Judge Sherilyn Peace Garnett also sentenced Chavez to 300 hours of community service. As part of his plea agreement, Chavez admitted to selling ketamine to another physician Dr. Salvador Plasencia, 44, who in turn supplied the drug to Perry, though not the dose that ultimately killed the performer. Plasencia, who pleaded guilty to four counts of unlawful drug distribution, was sentenced earlier this month to 2 1/2 years behind bars.
He and Chavez were the first two of five people convicted in connection with Perry’s ketamine-induced death to be sent off to prison.
The three others scheduled to be sentenced in the coming weeks — Jasveen Sangha, 42, a drug dealer known as the “Ketamine Queen;” a go-between dealer Erik Fleming, 56; and Perry’s former personal assistant, Iwamasa, 60.

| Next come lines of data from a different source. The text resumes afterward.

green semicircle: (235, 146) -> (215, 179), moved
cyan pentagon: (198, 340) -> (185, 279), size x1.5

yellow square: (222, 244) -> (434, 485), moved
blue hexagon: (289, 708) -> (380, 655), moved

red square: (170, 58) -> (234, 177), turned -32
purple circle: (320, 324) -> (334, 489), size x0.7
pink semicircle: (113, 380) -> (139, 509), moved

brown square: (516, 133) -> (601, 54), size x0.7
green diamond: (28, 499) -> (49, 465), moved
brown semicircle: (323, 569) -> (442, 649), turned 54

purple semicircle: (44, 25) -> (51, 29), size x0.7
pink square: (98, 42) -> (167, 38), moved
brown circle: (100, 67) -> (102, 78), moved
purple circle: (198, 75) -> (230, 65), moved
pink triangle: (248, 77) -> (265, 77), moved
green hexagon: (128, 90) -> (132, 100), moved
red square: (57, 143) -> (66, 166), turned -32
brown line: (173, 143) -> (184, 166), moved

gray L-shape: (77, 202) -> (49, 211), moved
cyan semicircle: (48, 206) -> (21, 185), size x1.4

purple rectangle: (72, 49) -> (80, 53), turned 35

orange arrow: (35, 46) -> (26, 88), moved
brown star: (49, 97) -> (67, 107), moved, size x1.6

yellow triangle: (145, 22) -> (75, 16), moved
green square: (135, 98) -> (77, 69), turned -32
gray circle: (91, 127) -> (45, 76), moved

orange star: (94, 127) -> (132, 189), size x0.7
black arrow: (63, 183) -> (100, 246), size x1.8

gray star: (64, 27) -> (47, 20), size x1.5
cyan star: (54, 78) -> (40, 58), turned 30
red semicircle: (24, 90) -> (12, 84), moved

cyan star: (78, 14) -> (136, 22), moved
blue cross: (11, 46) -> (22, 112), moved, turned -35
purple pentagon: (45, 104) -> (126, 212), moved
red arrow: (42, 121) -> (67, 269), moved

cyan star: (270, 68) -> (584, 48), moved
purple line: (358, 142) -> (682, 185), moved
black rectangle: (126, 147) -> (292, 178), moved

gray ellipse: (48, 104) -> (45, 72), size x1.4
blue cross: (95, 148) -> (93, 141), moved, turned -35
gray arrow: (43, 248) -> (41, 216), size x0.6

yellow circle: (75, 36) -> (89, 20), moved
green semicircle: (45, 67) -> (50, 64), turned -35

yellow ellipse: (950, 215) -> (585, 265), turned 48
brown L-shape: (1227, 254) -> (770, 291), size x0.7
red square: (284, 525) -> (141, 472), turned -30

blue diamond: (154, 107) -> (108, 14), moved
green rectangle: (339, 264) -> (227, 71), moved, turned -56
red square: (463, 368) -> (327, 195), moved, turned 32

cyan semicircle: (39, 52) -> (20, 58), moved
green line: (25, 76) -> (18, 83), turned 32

Sangha admitted to supplying the ketamine dose that killed Perry, and Iwamasa acknowledged injecting Perry with it. It was Iwamasa who later found Perry, aged 54, face down and lifeless, in the jacuzzi of his Los Angeles home on October 28, 2023.
An autopsy report concluded the actor died from the acute effects of ketamine,” which combined with other factors in causing him to lose consciousness and drown.
Perry had publicly acknowledged decades of substance abuse, including the years he starred as Chandler Bing on the hit 1990s NBC television series “Friends.”
According to federal law enforcement officials, Perry had been receiving ketamine infusions for treatment of depression and anxiety at a clinic where he became addicted to the drug.
When doctors there refused to increase his dosage, he turned to unscrupulous providers elsewhere willing to exploit Perry’s drug dependency as a way to make quick money, authorities said. Ketamine is a short-acting anesthetic with hallucinogenic properties that is sometimes prescribed to treat depression and other psychiatric disorders. It also has seen widespread abuse as an illicit party drug.